__Consignes__.
1 – Répondez aux questions suivantes d'après le texte sur l'industrie agroalimentaire au Sénégal, en notant chaque réponse (a), (b) ou (c) :
(a) En France, à quelle industrie l'industrie agroalimentaire est-elle comparée pour sa contribution au Pib ?
(b) Quels deux présidents sénégalais sont nommés pour situer la période où l'agriculture est tenue pour le moteur de l'économie ?
(c) Pour mener quels travaux de recherche l'Ita a-t-il été créé ?
2 – Rédigez la suite du texte sur l'industrie agroalimentaire au Sénégal, à partir de sa dernière phrase.

===== Document source =====

Le secteur qui peut créer véritablement beaucoup d’emplois est la transformation des produits agricoles. L’industrie agroalimentaire est non seulement productrice de richesses, mais aussi pourvoyeuse de beaucoup d’emplois. Elle tire vers le haut la production agricole et permet en même temps aux populations d’avoir des produits alimentaires de qualité. En France, l’industrie agroalimentaire contribue plus au Pib que l’industrie automobile.

Croire que le secteur agricole peut régler le problème lancinant du chômage est une erreur que les différents pouvoirs au Sénégal ont commise et continuent de commettre. Depuis le Président Diouf jusqu’au Président Sall, l’agriculture est considérée comme le moteur de l’économie et le plus grand secteur pourvoyeur d’emplois. Sans doute pour cette raison, l’Etat injecte beaucoup d’argent dans le secteur agricole, mais au moment du bilan, il se rend compte que le chômage est toujours là, la pauvreté ne recule pas et la malnutrition augmente. Malgré les tapages mé­dia­tiques sur les augmentations de diverses spéculations, il n’y a pas véritablement beaucoup de nouveaux emplois créés par les «re­cords de productions» chantés sur tous les plateaux de télévision.

En réalité, c’est l’industrie agroalimentaire, la locomotive de l’agriculture, qui est le moteur de l’économie et créatrice de beaucoup d’emplois. Ignorant cette réalité, l’Etat semble négliger les industries agroalimentaires. Le Sénégal n’a pas une politique volontariste de développement de l’industrie agroalimentaire. Les usines de la Sonacos sont en train de mourir dans l’indifférence alors qu’il y a quelques années, elles constituaient l’ossature du tissu industriel sénégalais. La négligeable de ce secteur a des retombées négatives sur l’Ita. L’Institut de technologie alimentaire a un budget tellement dérisoire qu’il est obligé, pour survivre, de s’engager dans des activités de prestation de service qui n’ont rien à voir avec ses missions originelles. L’Ita a été créé pour mener des travaux de recherche sur la valorisation des produits agricoles locaux par leur transformation en aliments élaborés sains avec de bonnes qualités organoleptiques et nutritionnelles.

===== Données fournies =====

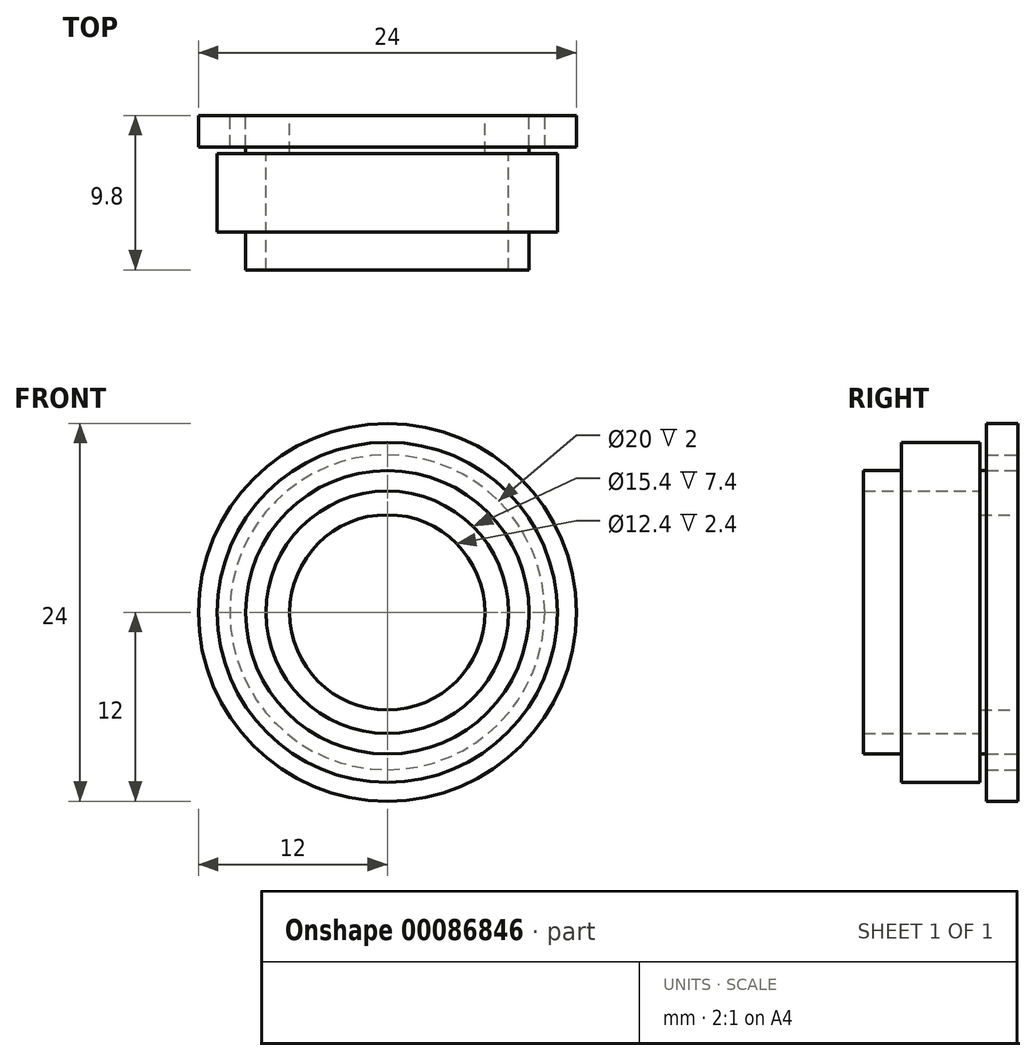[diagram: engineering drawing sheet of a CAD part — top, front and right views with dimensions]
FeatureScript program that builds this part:
annotation { "Feature Type Name" : "Feature", "Feature Type Description" : "" }
export const myFeature = defineFeature(function(context is Context, id is Id, definition is map)
    precondition{}
    {
        {
            var Q0;
            Q0=qCreatedBy(makeId("Front.planeOp"),FACE);
            var sketch = newSketch(context, id + "F0", { "sketchPlane" : qUnion([Q0])});
            skCircle(sketch, "E0", {"center": v(0, 0) * mm, "radius": 9 * mm});
            skCircle(sketch, "E1", {"center": v(0, 0) * mm, "radius": 10.8 * mm});
            skCircle(sketch, "E2", {"center": v(0, 0) * mm, "radius": 7.7 * mm});
            skSolve(sketch);
        }
        {
            var Q0;
            Q0=makeQuery(id+"F0.imprint","IMPRINT",FACE,{"disambiguationData":[TD([[makeQuery(id+"F0.imprint","IMPRINT",EDGE,{"derivedFrom":sQuery(id+"F0.wireOp",EDGE,"E0")}),-1.0]])]});
            extrude(context, id + "F1", {"entities" : qUnion([Q0]), "depth" : 5 * mm, "symmetric" : true});
        }
        {
            var Q0;
            Q0=makeQuery(id+"F0.imprint","IMPRINT",FACE,{"disambiguationData":[TD([[makeQuery(id+"F0.imprint","IMPRINT",EDGE,{"derivedFrom":sQuery(id+"F0.wireOp",EDGE,"E0")}),1.0]])]});
            extrude(context, id + "F2", {"entities" : qUnion([Q0]), "operationType" : NewBodyOperationType.ADD, "depth" : 9.8 * mm, "symmetric" : true});
        }
        {
            var Q0;
            Q0=makeQuery(id+"F2.opExtrude","CAP_FACE",FACE,{"disambiguationData":[OSD([sQuery(id+"F0.wireOp",EDGE,"E0"),sQuery(id+"F0.wireOp",EDGE,"E2")])],"isStart":true});
            var sketch = newSketch(context, id + "F3", { "sketchPlane" : qUnion([Q0])});
            skCircle(sketch, "E3", {"center": v(0, 0) * mm, "radius": 6.2 * mm});
            skSolve(sketch);
        }
        {
            var Q0;
            Q0=makeQuery(id+"F3.imprint","IMPRINT",FACE,{"disambiguationData":[TD([[makeQuery(id+"F3.imprint","IMPRINT",EDGE,{"derivedFrom":sQuery(id+"F3.wireOp",EDGE,"E3")}),-1.0]])]});
            extrude(context, id + "F4", {"entities" : qUnion([Q0]), "operationType" : NewBodyOperationType.ADD, "oppositeDirection" : true, "depth" : 2.4 * mm});
        }
        {
            var Q0;
            {var subQ0=sQuery(id+"F0.wireOp",EDGE,"E2");Q0=makeQuery(id+"F4.boolean.opBoolean","MERGE",FACE,{"derivedFrom":[makeQuery(id+"F2.opExtrude","CAP_FACE",FACE,{"disambiguationData":[OSD([sQuery(id+"F0.wireOp",EDGE,"E0"),subQ0])],"isStart":true}),makeQuery(id+"F4.opExtrude","CAP_FACE",FACE,{"disambiguationData":[OSD([subQ0,sQuery(id+"F3.wireOp",EDGE,"E3")])],"isStart":true})]});}
            var sketch = newSketch(context, id + "F5", { "sketchPlane" : qUnion([Q0])});
            skCircle(sketch, "E4", {"center": v(0, 0) * mm, "radius": 10 * mm});
            skCircle(sketch, "E5", {"center": v(0, 0) * mm, "radius": 12 * mm});
            skSolve(sketch);
        }
        {
            var Q0;
            Q0=makeQuery(id+"F5.imprint","IMPRINT",FACE,{"disambiguationData":[TD([[makeQuery(id+"F5.imprint","IMPRINT",EDGE,{"derivedFrom":sQuery(id+"F5.wireOp",EDGE,"E4")}),-1.0]])]});
            extrude(context, id + "F6", {"entities" : qUnion([Q0]), "oppositeDirection" : true, "depth" : 2 * mm});
        }
    });
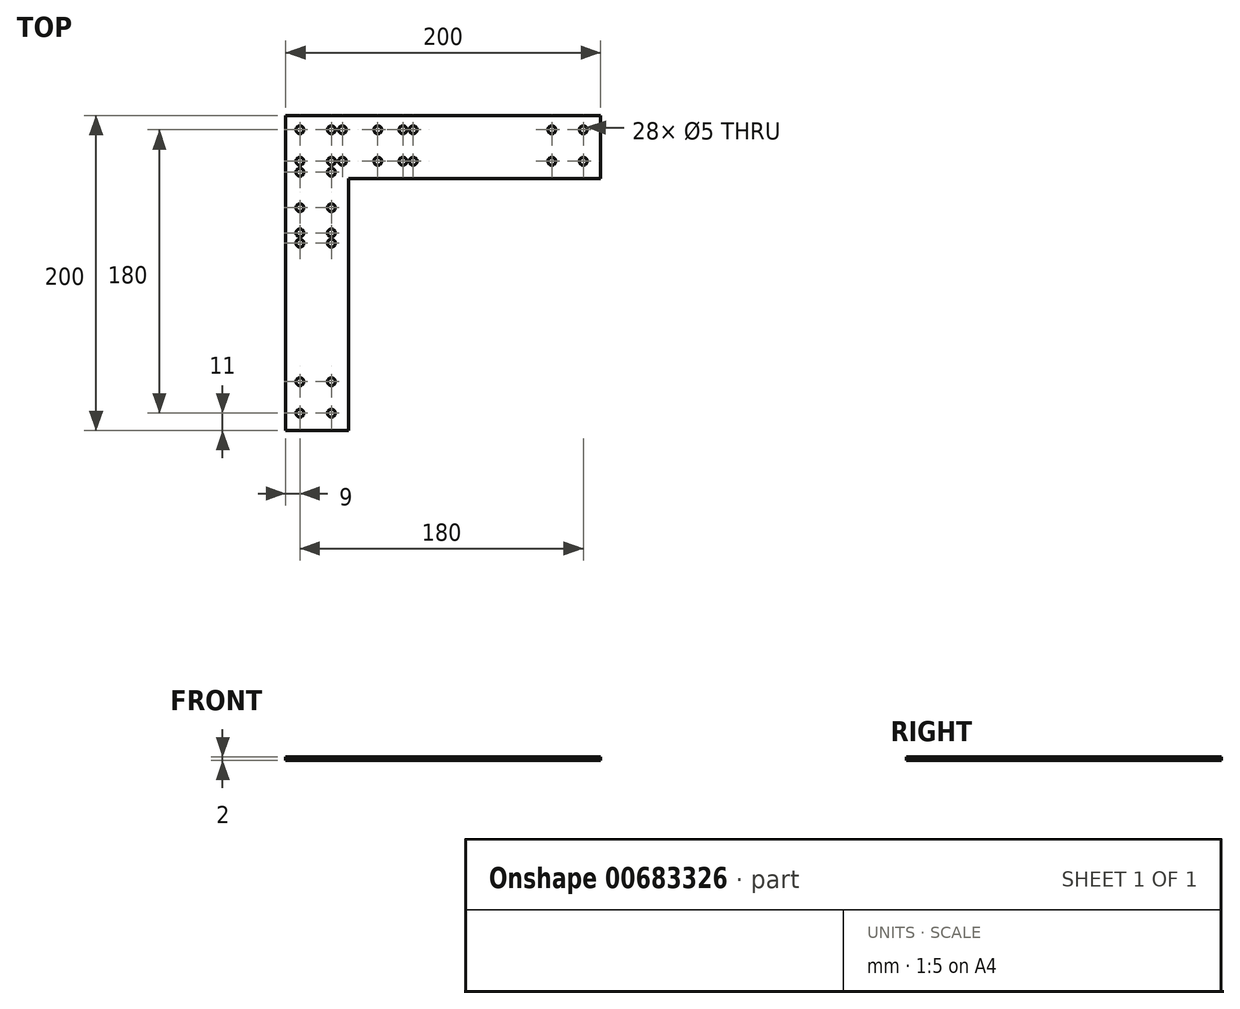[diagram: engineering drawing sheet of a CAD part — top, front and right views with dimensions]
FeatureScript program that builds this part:
annotation { "Feature Type Name" : "Feature", "Feature Type Description" : "" }
export const myFeature = defineFeature(function(context is Context, id is Id, definition is map)
    precondition{}
    {
        {
            var Q0;
            Q0=qCreatedBy(makeId("Top.planeOp"),FACE);
            var sketch = newSketch(context, id + "F0", { "sketchPlane" : qUnion([Q0])});
            skLineSegment(sketch, "E0", {"start": v(0, 0) * mm, "end": v(200, 0) * mm});
            skLineSegment(sketch, "E1", {"start": v(0, 0) * mm, "end": v(0, -200) * mm});
            skLineSegment(sketch, "E2.bottom", {"start": v(0, 0) * mm, "end": v(9, 0) * mm, "construction": true});
            skLineSegment(sketch, "E2.top", {"start": v(0, -9) * mm, "end": v(9, -9) * mm, "construction": true});
            skLineSegment(sketch, "E2.left", {"start": v(0, 0) * mm, "end": v(0, -9) * mm, "construction": true});
            skLineSegment(sketch, "E2.right", {"start": v(9, 0) * mm, "end": v(9, -9) * mm, "construction": true});
            skCircle(sketch, "E3", {"center": v(9, -9) * mm, "radius": 2.5 * mm});
            skLineSegment(sketch, "E4.bottom", {"start": v(9, -9) * mm, "end": v(29, -9) * mm, "construction": true});
            skLineSegment(sketch, "E4.top", {"start": v(9, -29) * mm, "end": v(29, -29) * mm, "construction": true});
            skLineSegment(sketch, "E4.left", {"start": v(9, -9) * mm, "end": v(9, -29) * mm, "construction": true});
            skLineSegment(sketch, "E4.right", {"start": v(29, -9) * mm, "end": v(29, -29) * mm, "construction": true});
            skLineSegment(sketch, "E5", {"start": v(29, -9) * mm, "end": v(169, -9) * mm, "construction": true});
            skLineSegment(sketch, "E6", {"start": v(9, -29) * mm, "end": v(9, -169) * mm, "construction": true});
            skLineSegment(sketch, "E7.bottom", {"start": v(9, -169) * mm, "end": v(29, -169) * mm, "construction": true});
            skLineSegment(sketch, "E7.top", {"start": v(9, -189) * mm, "end": v(29, -189) * mm, "construction": true});
            skLineSegment(sketch, "E7.left", {"start": v(9, -169) * mm, "end": v(9, -189) * mm, "construction": true});
            skLineSegment(sketch, "E7.right", {"start": v(29, -169) * mm, "end": v(29, -189) * mm, "construction": true});
            skLineSegment(sketch, "E8.bottom", {"start": v(169, -9) * mm, "end": v(189, -9) * mm, "construction": true});
            skLineSegment(sketch, "E8.top", {"start": v(169, -29) * mm, "end": v(189, -29) * mm, "construction": true});
            skLineSegment(sketch, "E8.left", {"start": v(169, -9) * mm, "end": v(169, -29) * mm, "construction": true});
            skLineSegment(sketch, "E8.right", {"start": v(189, -9) * mm, "end": v(189, -29) * mm, "construction": true});
            skCircle(sketch, "E9", {"center": v(169, -9) * mm, "radius": 2.5 * mm});
            skCircle(sketch, "E10", {"center": v(169, -29) * mm, "radius": 2.5 * mm});
            skCircle(sketch, "E11", {"center": v(189, -9) * mm, "radius": 2.5 * mm});
            skCircle(sketch, "E12", {"center": v(189, -29) * mm, "radius": 2.5 * mm});
            skCircle(sketch, "E13", {"center": v(29, -29) * mm, "radius": 2.5 * mm});
            skCircle(sketch, "E14", {"center": v(29, -9) * mm, "radius": 2.5 * mm});
            skCircle(sketch, "E15", {"center": v(9, -29) * mm, "radius": 2.5 * mm});
            skCircle(sketch, "E16", {"center": v(9, -169) * mm, "radius": 2.5 * mm});
            skCircle(sketch, "E17", {"center": v(29, -169) * mm, "radius": 2.5 * mm});
            skCircle(sketch, "E18", {"center": v(29, -189) * mm, "radius": 2.5 * mm});
            skCircle(sketch, "E19", {"center": v(9, -189) * mm, "radius": 2.5 * mm});
            skLineSegment(sketch, "E20.top", {"start": v(0, -40) * mm, "end": v(200, -40) * mm});
            skLineSegment(sketch, "E20.left", {"start": v(0, 0) * mm, "end": v(0, -40) * mm});
            skLineSegment(sketch, "E20.right", {"start": v(200, 0) * mm, "end": v(200, -40) * mm});
            skLineSegment(sketch, "E21.bottom", {"start": v(0, 0) * mm, "end": v(40, 0) * mm});
            skLineSegment(sketch, "E21.top", {"start": v(0, -200) * mm, "end": v(40, -200) * mm});
            skLineSegment(sketch, "E21.right", {"start": v(40, 0) * mm, "end": v(40, -200) * mm});
            skLineSegment(sketch, "E22", {"start": v(29, -29) * mm, "end": v(58.5, -29) * mm});
            skLineSegment(sketch, "E23", {"start": v(29, -29) * mm, "end": v(74.5, -29) * mm});
            skLineSegment(sketch, "E24", {"start": v(58.5, -29) * mm, "end": v(58.5, -9) * mm});
            skLineSegment(sketch, "E25", {"start": v(74.5, -29) * mm, "end": v(74.5, -9) * mm});
            skCircle(sketch, "E26", {"center": v(58.5, -9) * mm, "radius": 2.5 * mm});
            skCircle(sketch, "E27", {"center": v(74.5, -9) * mm, "radius": 2.5 * mm});
            skCircle(sketch, "E28", {"center": v(74.5, -29) * mm, "radius": 2.5 * mm});
            skCircle(sketch, "E29", {"center": v(58.5, -29) * mm, "radius": 2.5 * mm});
            skLineSegment(sketch, "E30.bottom", {"start": v(81, -9) * mm, "end": v(36, -9) * mm});
            skLineSegment(sketch, "E30.top", {"start": v(81, -29) * mm, "end": v(36, -29) * mm});
            skLineSegment(sketch, "E30.left", {"start": v(81, -9) * mm, "end": v(81, -29) * mm});
            skLineSegment(sketch, "E30.right", {"start": v(36, -9) * mm, "end": v(36, -29) * mm});
            skPoint(sketch, "E30.middle", {"position": v(58.5, -19) * mm});
            skCircle(sketch, "E31", {"center": v(81, -9) * mm, "radius": 2.5 * mm});
            skCircle(sketch, "E32", {"center": v(81, -29) * mm, "radius": 2.5 * mm});
            skCircle(sketch, "E33", {"center": v(36, -29) * mm, "radius": 2.5 * mm});
            skCircle(sketch, "E34", {"center": v(36, -9) * mm, "radius": 2.5 * mm});
            skLineSegment(sketch, "E35", {"start": v(29, -29) * mm, "end": v(29, -58.5) * mm});
            skLineSegment(sketch, "E36", {"start": v(29, -29) * mm, "end": v(29, -74.5) * mm});
            skLineSegment(sketch, "E37", {"start": v(29, -58.5) * mm, "end": v(9, -58.5) * mm});
            skLineSegment(sketch, "E38", {"start": v(29, -74.5) * mm, "end": v(9, -74.5) * mm});
            skCircle(sketch, "E39", {"center": v(9, -58.5) * mm, "radius": 2.5 * mm});
            skCircle(sketch, "E40", {"center": v(29, -58.5) * mm, "radius": 2.5 * mm});
            skCircle(sketch, "E41", {"center": v(29, -74.5) * mm, "radius": 2.5 * mm});
            skCircle(sketch, "E42", {"center": v(9, -74.5) * mm, "radius": 2.5 * mm});
            skLineSegment(sketch, "E43.bottom", {"start": v(29, -36) * mm, "end": v(9, -36) * mm});
            skLineSegment(sketch, "E43.top", {"start": v(29, -81) * mm, "end": v(9, -81) * mm});
            skLineSegment(sketch, "E43.left", {"start": v(29, -36) * mm, "end": v(29, -81) * mm});
            skLineSegment(sketch, "E43.right", {"start": v(9, -36) * mm, "end": v(9, -81) * mm});
            skPoint(sketch, "E43.middle", {"position": v(19, -58.5) * mm});
            skCircle(sketch, "E44", {"center": v(9, -36) * mm, "radius": 2.5 * mm});
            skCircle(sketch, "E45", {"center": v(9, -81) * mm, "radius": 2.5 * mm});
            skCircle(sketch, "E46", {"center": v(29, -81) * mm, "radius": 2.5 * mm});
            skCircle(sketch, "E47", {"center": v(29, -36) * mm, "radius": 2.5 * mm});
            skSolve(sketch);
        }
        {
            var Q0;
            Q0 = qSketchRegion(id + "F0", true);
            var Q1;
            {var subQ6=sQuery(id+"F0.wireOp",EDGE,"E21.right");var subQ9=sQuery(id+"F0.wireOp",EDGE,"E30.bottom");var subQ10=makeQuery(id+"F0.imprint","INTERSECT",VERTEX,{"derivedFrom":[subQ6,subQ9]});Q1=makeQuery(id+"F0.imprint","IMPRINT",FACE,{"disambiguationData":[TD([[makeQuery(id+"F0.imprint","IMPRINT",EDGE,{"disambiguationData":[TD([[subQ10,-1.0]])],"derivedFrom":subQ6}),-1.0]])]});}
            var Q2;
            {var subQ3=sQuery(id+"F0.wireOp",EDGE,"E30.bottom");var subQ9=sQuery(id+"F0.wireOp",EDGE,"E21.right");var subQ10=makeQuery(id+"F0.imprint","INTERSECT",VERTEX,{"derivedFrom":[subQ9,subQ3]});Q2=makeQuery(id+"F0.imprint","IMPRINT",FACE,{"disambiguationData":[TD([[makeQuery(id+"F0.imprint","IMPRINT",EDGE,{"disambiguationData":[TD([[subQ10,-1.0]])],"derivedFrom":subQ9}),1.0]])]});}
            var Q3;
            {var subQ0=sQuery(id+"F0.wireOp",EDGE,"E28");var subQ1=sQuery(id+"F0.wireOp",EDGE,"E25");var subQ2=makeQuery(id+"F0.imprint","INTERSECT",VERTEX,{"derivedFrom":[subQ1,subQ0]});Q3=makeQuery(id+"F0.imprint","IMPRINT",FACE,{"disambiguationData":[TD([[makeQuery(id+"F0.imprint","IMPRINT",EDGE,{"disambiguationData":[TD([[subQ2,-1.0]])],"derivedFrom":subQ1}),-1.0]])]});}
            var Q4;
            {var subQ8=sQuery(id+"F0.wireOp",EDGE,"E29");var subQ11=sQuery(id+"F0.wireOp",EDGE,"E24");var subQ15=makeQuery(id+"F0.imprint","INTERSECT",VERTEX,{"derivedFrom":[subQ11,subQ8]});Q4=makeQuery(id+"F0.imprint","IMPRINT",FACE,{"disambiguationData":[TD([[makeQuery(id+"F0.imprint","IMPRINT",EDGE,{"disambiguationData":[TD([[subQ15,-1.0]])],"derivedFrom":subQ11}),-1.0]])]});}
            var Q5;
            {var subQ6=sQuery(id+"F0.wireOp",EDGE,"E38");var subQ10=sQuery(id+"F0.wireOp",EDGE,"E41");var subQ11=makeQuery(id+"F0.imprint","INTERSECT",VERTEX,{"derivedFrom":[subQ6,subQ10]});Q5=makeQuery(id+"F0.imprint","IMPRINT",FACE,{"disambiguationData":[TD([[makeQuery(id+"F0.imprint","IMPRINT",EDGE,{"disambiguationData":[TD([[subQ11,-1.0]])],"derivedFrom":subQ6}),1.0]])]});}
            var Q6;
            {var subQ0=sQuery(id+"F0.wireOp",EDGE,"E40");var subQ1=sQuery(id+"F0.wireOp",EDGE,"E37");var subQ2=makeQuery(id+"F0.imprint","INTERSECT",VERTEX,{"derivedFrom":[subQ1,subQ0]});Q6=makeQuery(id+"F0.imprint","IMPRINT",FACE,{"disambiguationData":[TD([[makeQuery(id+"F0.imprint","IMPRINT",EDGE,{"disambiguationData":[TD([[subQ2,-1.0]])],"derivedFrom":subQ1}),1.0]])]});}
            var Q7;
            {var subQ3=sQuery(id+"F0.wireOp",EDGE,"E43.right");var subQ5=sQuery(id+"F0.wireOp",EDGE,"E20.top");var subQ6=makeQuery(id+"F0.imprint","INTERSECT",VERTEX,{"derivedFrom":[subQ5,subQ3]});Q7=makeQuery(id+"F0.imprint","IMPRINT",FACE,{"disambiguationData":[TD([[makeQuery(id+"F0.imprint","IMPRINT",EDGE,{"disambiguationData":[TD([[subQ6,-1.0]])],"derivedFrom":subQ5}),-1.0]])]});}
            var Q8;
            {var subQ0=sQuery(id+"F0.wireOp",EDGE,"E43.right");var subQ1=sQuery(id+"F0.wireOp",EDGE,"E20.top");var subQ2=makeQuery(id+"F0.imprint","INTERSECT",VERTEX,{"derivedFrom":[subQ1,subQ0]});Q8=makeQuery(id+"F0.imprint","IMPRINT",FACE,{"disambiguationData":[TD([[makeQuery(id+"F0.imprint","IMPRINT",EDGE,{"disambiguationData":[TD([[subQ2,-1.0]])],"derivedFrom":subQ1}),1.0]])]});}
            extrude(context, id + "F1", {"entities" : qUnion([Q0, Q1, Q2, Q3, Q4, Q5, Q6, Q7, Q8]), "depth" : 2 * mm, "offsetDistance" : 25 * mm});
        }
    });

=====

__Réponses rédigées__.
1 –
(a) À l'industrie automobile, à laquelle elle contribue davantage au Pib.
(b) Le Président Diouf et le Président Sall.
(c) Des travaux sur la valorisation des produits agricoles locaux par leur transformation en aliments élaborés sains, avec de bonnes qualités organoleptiques et nutritionnelles.

2 –
C’est encore la négligence de l’industrie agroalimentaire qui expli­que le mauvais choix économique de l’Etat consistant à exporter nos graines d’arachide, fortement subventionnées par l’argent du contribuable. Triturer nos graines dans les usines de la Sonacos créerait des milliers d’emplois décents et pérennes pour les jeunes ruraux et urbains. Les populations pourraient trouver alors sur le marché de l’huile d’arachide, la seule huile adaptée à la cuisine sénégalaise.

Pour créer des emplois, la mo­dernisation du secteur agricole doit s’accompagner d’une véritable politique d’industrialisation du pays. Pour cela, c’est concomitamment que l’Etat devrait soutenir l’agriculture et l’industrie agroalimentaire. L’une ne peut pas prospérer sans l’autre, et vice versa. L’Etat doit abandonner l’exportation de l’arachide brute, réhabiliter en les modernisant les usines de la Sonacos. L’Etat doit accorder davantage d’intérêt à l’industrie agroalimentaire. Toutes les universités sénégalaises forment des ingénieurs et des techniciens supérieurs de haut niveau pour que notre pays puisse être et demeurer un leader en agroalimentaire dans la sous-région. Le vrai levier pour un Sénégal émergent est l’industrie agroalimentaire, locomotive de l’agriculture (productions végétales et animales).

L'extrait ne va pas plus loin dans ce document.